Realismus und Komforthaltung

„Die aktuelle Absolventengeneration schwankt zwischen Realismus und Komforthaltung. Realismus, weil sie merkt, dass Traineeprogramme speziell für Wirtschaftsstudenten heute häufiger angeboten werden als Direkteinstiege. Und Komforthaltung, weil die Absolventen sich anscheinend gerne damit zufrieden geben, als Trainee weniger Verantwortung zu tragen, unverbindlich in viele Unternehmensbereiche hineinschnuppern zu können und von einer guten Betreuung zu profitieren“, sagt Constanze Wachsmann, Leiterin des Dresdner Büros von Kienbaum.

Wohlfühlfaktor persönliche Betreuung lockt Absolventen an

Traineeprogramme genießen eine hohe Akzeptanz unter Deutschlands Hochschulabgängern. Nur jeder zehnte Hochschulabgänger wünscht sich eine andere Form von Ausbildungs- und Förderprogrammen zum Berufsstart.

Drei Gründe sprechen aus Sicht der Absolventen für ein Traineeprogramm. Am wichtigsten ist ihnen die persönliche Betreuung während des Traineeships, an zweiter Stelle folgt die Vielfältigkeit der Tätigkeiten und am drittwichtigsten sind gezielte Personalentwicklungsmaßnahmen. „Die Studierenden sehen das Traineeship als Deal. Sie sind gut ausgebildet und stellen teilweise Gehalt und Sicherheit hinten an. Dafür wollen sie aber auch einen Mentor an ihrer Seite, spannende und abwechslungsreiche Inhalte und eine Perspektive“, sagt Wachsmann. Unternehmen müssten den Absolventen eine Mischung aus Vielfalt, Perspektiven und guter Betreuung beim Berufsstart bieten.

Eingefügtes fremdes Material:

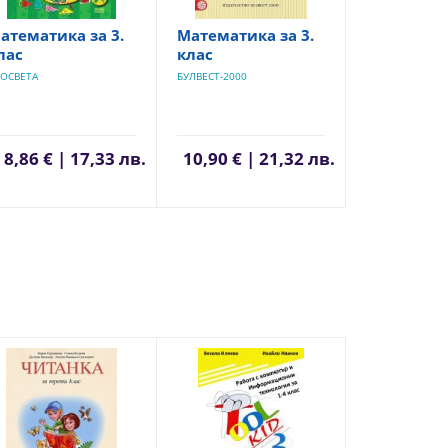
атематика за 3.
Математика за 3.
лас
клас
ОСВЕТА
БУЛВЕСТ-2000
8,86 € | 17,33 лв.
10,90 € | 21,32 лв.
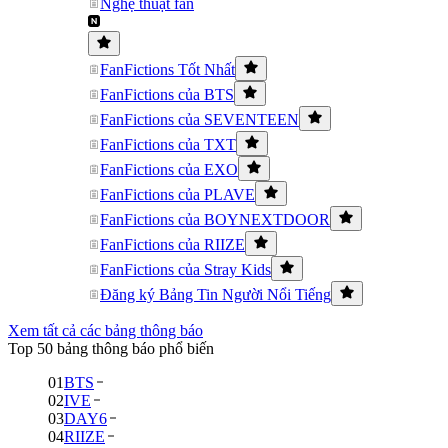
Nghệ thuật fan
FanFictions Tốt Nhất
FanFictions của BTS
FanFictions của SEVENTEEN
FanFictions của TXT
FanFictions của EXO
FanFictions của PLAVE
FanFictions của BOYNEXTDOOR
FanFictions của RIIZE
FanFictions của Stray Kids
Đăng ký Bảng Tin Người Nổi Tiếng
Xem tất cả các bảng thông báo
Top 50 bảng thông báo phổ biến
01
BTS
02
IVE
03
DAY6
04
RIIZE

Alle Optionen offen halten – klares Profil fehlt

Die drei beliebtesten Unternehmensbereiche für den Berufseinstieg sind aus Sicht der Absolventengeneration 2015 Projektmanagement, Unternehmensplanung und -entwicklung und Marketing. 43 Prozent der Befragten bevorzugen einen Einstieg im Projektmanagement. Dies liegt daran, dass sich Absolventen zu Beginn ihrer beruflichen Karriere möglichst viele Optionen offen halten wollen. Das sei riskant, denn viele Arbeitgeber mögen Bewerber mit einem klaren Profil und das suche man beim Großteil des Absolventenjahrgangs 2015 vergeblich, meint Wachsmann.